■ **Exercise directions**: Reproduce the data below line for line, leaving out the pictures.
━━━━━ Data for this exercise ━━━━━
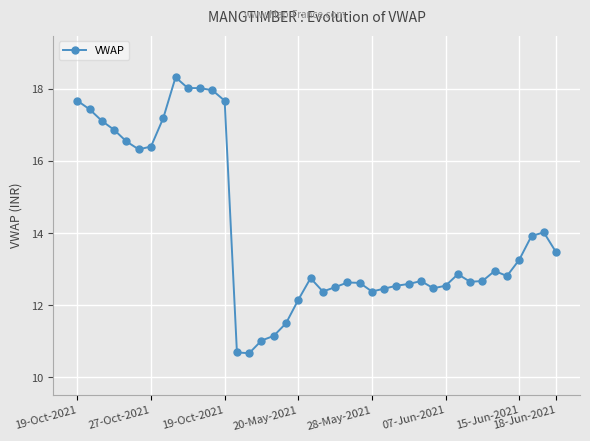

What is the value of the 6th point from the left?

16.3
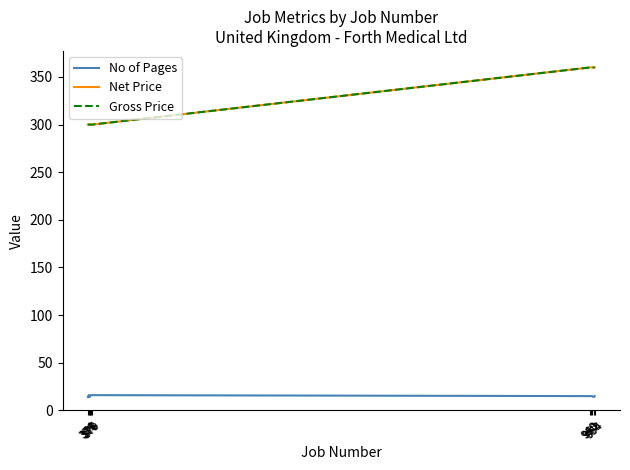

Is this an area chart (filled region under the line)?

No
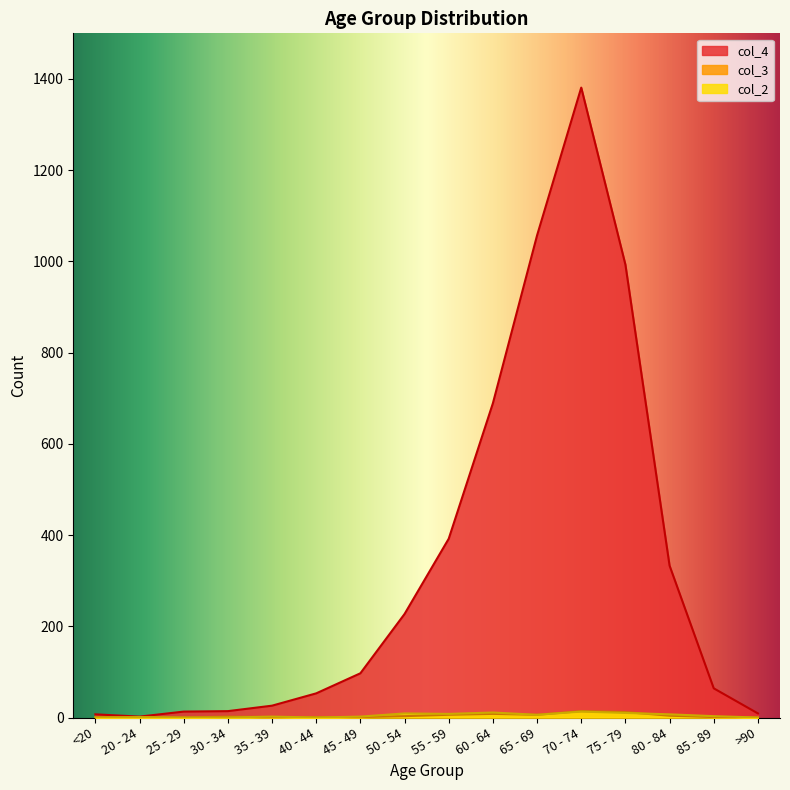

Which series has the largest range (max minus min)?

col_4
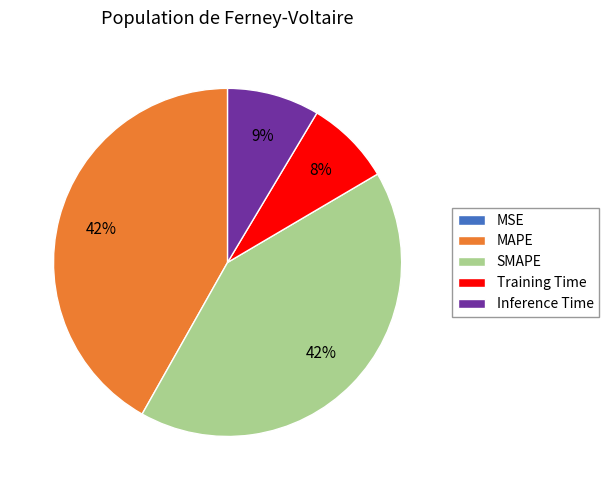

Between Inference Time and MAPE, which is larger?

MAPE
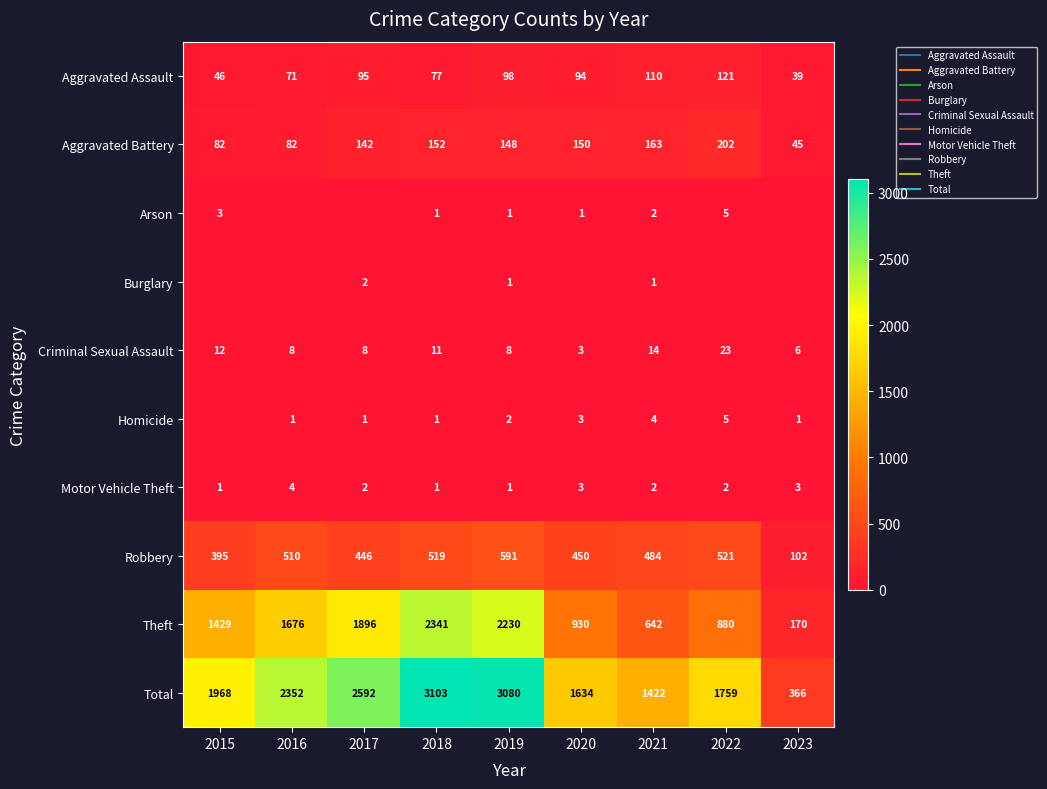

What is the difference between the maximum and minimum values in the Arson series?

5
━━━━━
■ **Answer box**:
What is the value of the 6th point from the left?

16.3

Is this an area chart (filled region under the line)?

No

Which series has the largest range (max minus min)?

col_4

Between Inference Time and MAPE, which is larger?

MAPE

What is the difference between the maximum and minimum values in the Arson series?

5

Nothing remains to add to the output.